Captei o homem desistido que fuma, a menina que brinca e faz-se
pessoa, com as figuras em cartolinas coloridas dos animais coladas na sua
janela, o homem que janta sozinho à luz de velas na companhia de um lugar vago,
do gato acrobata e meditabundo e finalmente de um pássaro muito especial.
Ficamos sempre com uma ideia das coisas, nada mais do que isso.
Neste prédio já viveram outras pessoas, reais, e conheci
algumas. Relacionei-me com umas tantas, num passado, quando entrei no círculo da
existência e comecei a caminhar. Pessoas do meu tempo, seja ele qual tenha sido
ou venha ainda a ser. As que o habitam hoje não as conheço a não ser pelas
observações que faço no parapeito da minha janela. Amanhã, quando isto acabar, virão
outros, com outras histórias e tudo começa de novo.
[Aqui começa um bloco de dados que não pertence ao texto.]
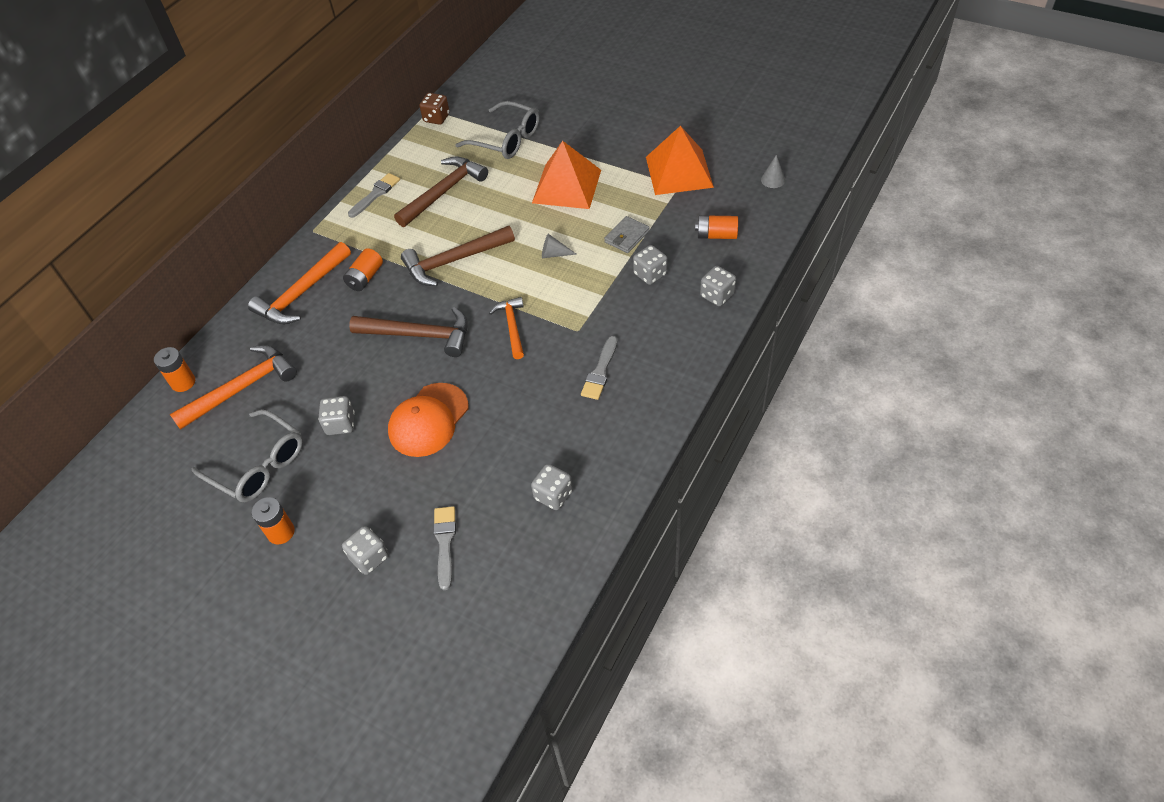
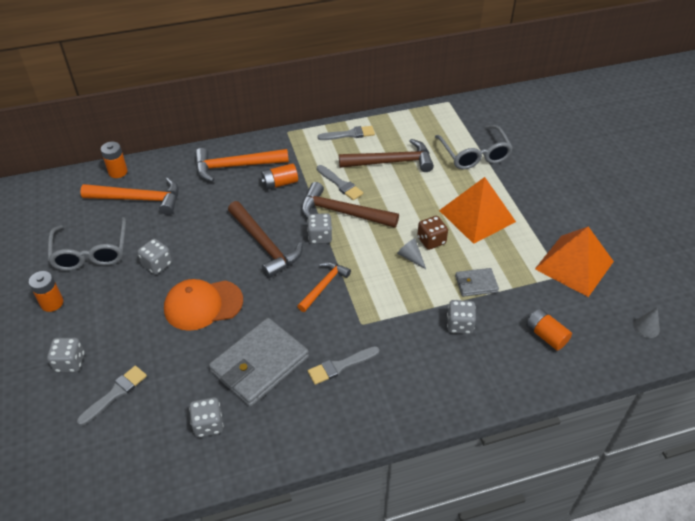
camera: 40 degrees right, 5 degrees down
brown dice [419,93,449,125] -> brown dice moved to [417,216,448,250]
grey dice [700,266,736,306] -> grey dice moved to [307,213,332,244]
none -> grey wallet [209,318,309,407]
none -> grey brush [317,165,363,200]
Provavelmente já não
estarei à janela para os ver. Haverá com certeza alguém, que repetirá de uma
forma parecida ou não os meus gestos e a minha curiosidade de olheiro da vida,
e, debruçando-se sobre esta ou outra janela, mimetizará aquilo que eu fui, sem
nunca me ter conhecido.
Círculos, círculos, tudo volta ao princípio e recomeça
repetindo-se até ao desconhecido. O grande desconhecido que é o amanhã.
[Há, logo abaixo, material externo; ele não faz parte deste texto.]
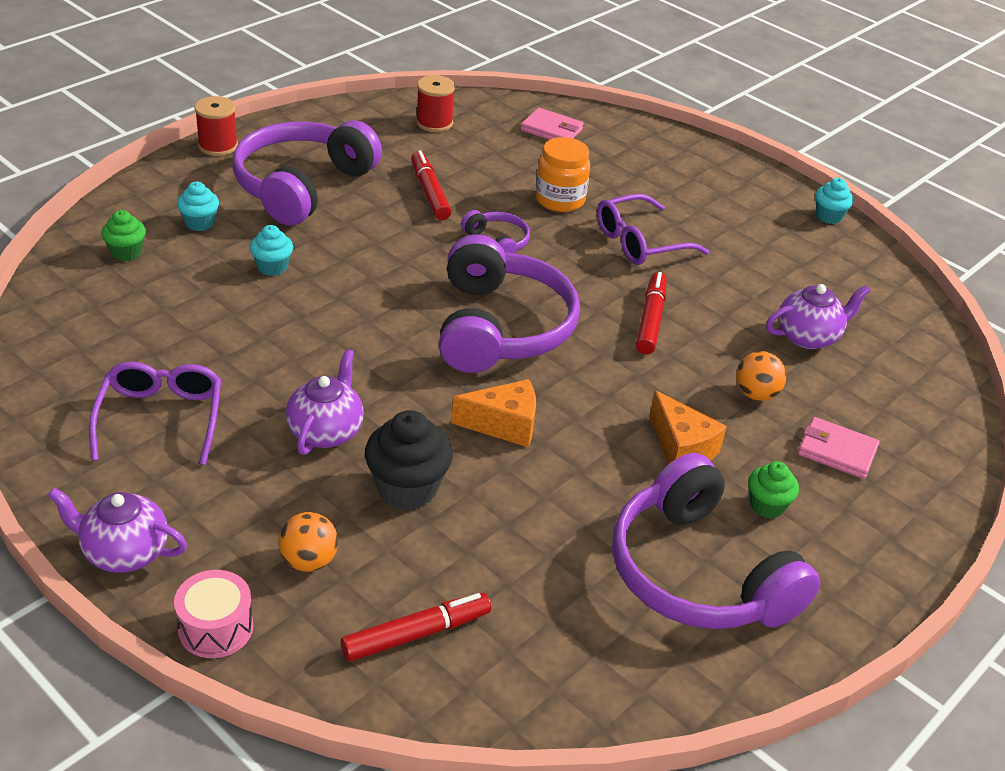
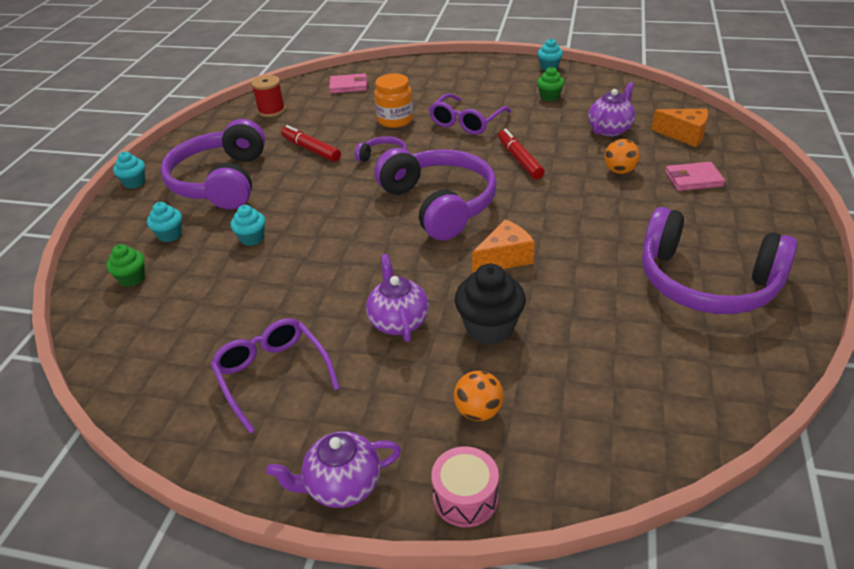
camera: 25 degrees left, 0 degrees up
red spool [195,96,238,156] -> turquoise cupcake [113,152,145,189]
red marker [340,593,491,662] -> none
orange cheese [649,390,727,464] -> orange cheese moved to [651,109,708,147]
green cupcake [748,461,799,518] -> green cupcake moved to [537,67,565,101]

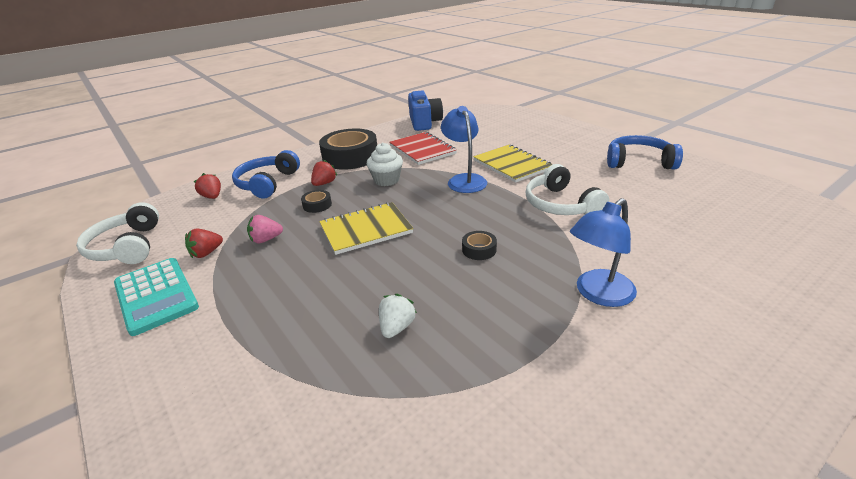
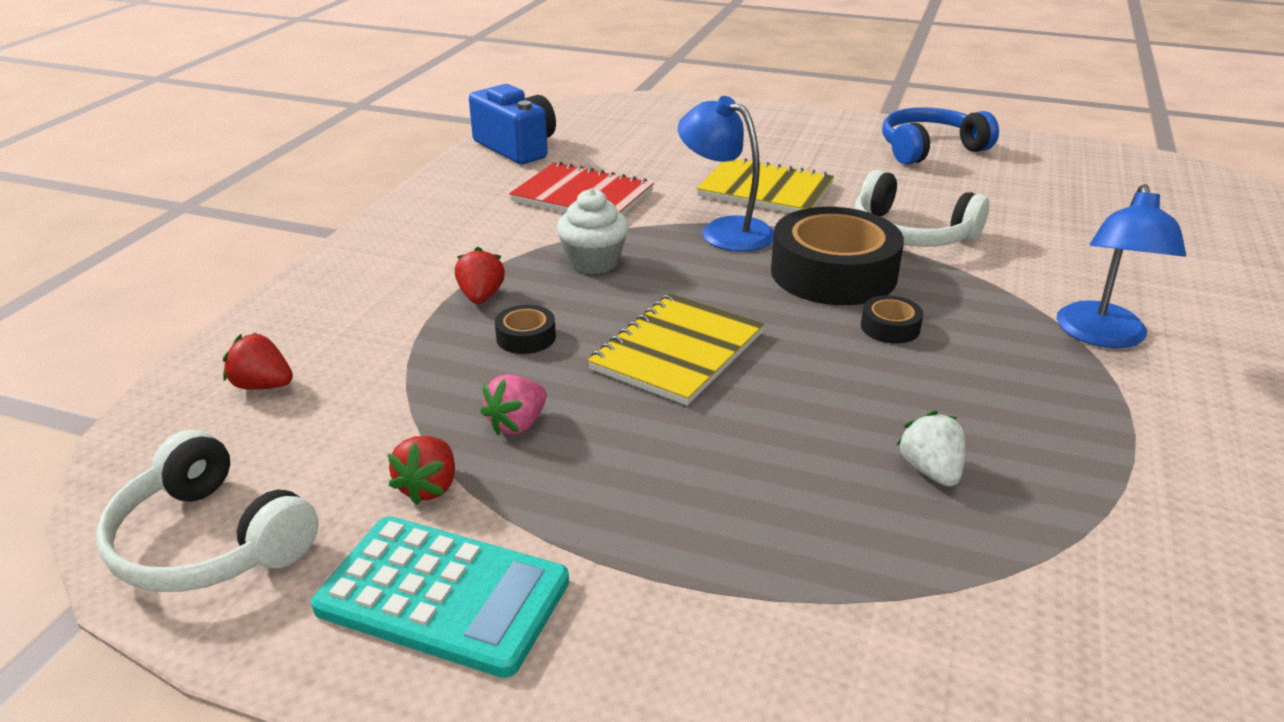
camera: 35 degrees left, 0 degrees up
blue headphones [232,150,300,199] -> none
black tape [319,129,377,170] -> black tape moved to [771,207,904,305]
Neste momento não tenho mais histórias dos habitantes deste
prédio anónimo para vos contar. Ninguém sabe o nome da rua, da cidade, onde se
localiza, a não ser eu e eles, que não imaginam que os observei durante mais de
sessenta dias e inventei-lhes narrativas, para me entreter do tédio e do medo.
Houve momentos que custou a passar, o silêncio atingiu
proporções estridentes, insuportáveis. Mas também houve acalmia, muita paz.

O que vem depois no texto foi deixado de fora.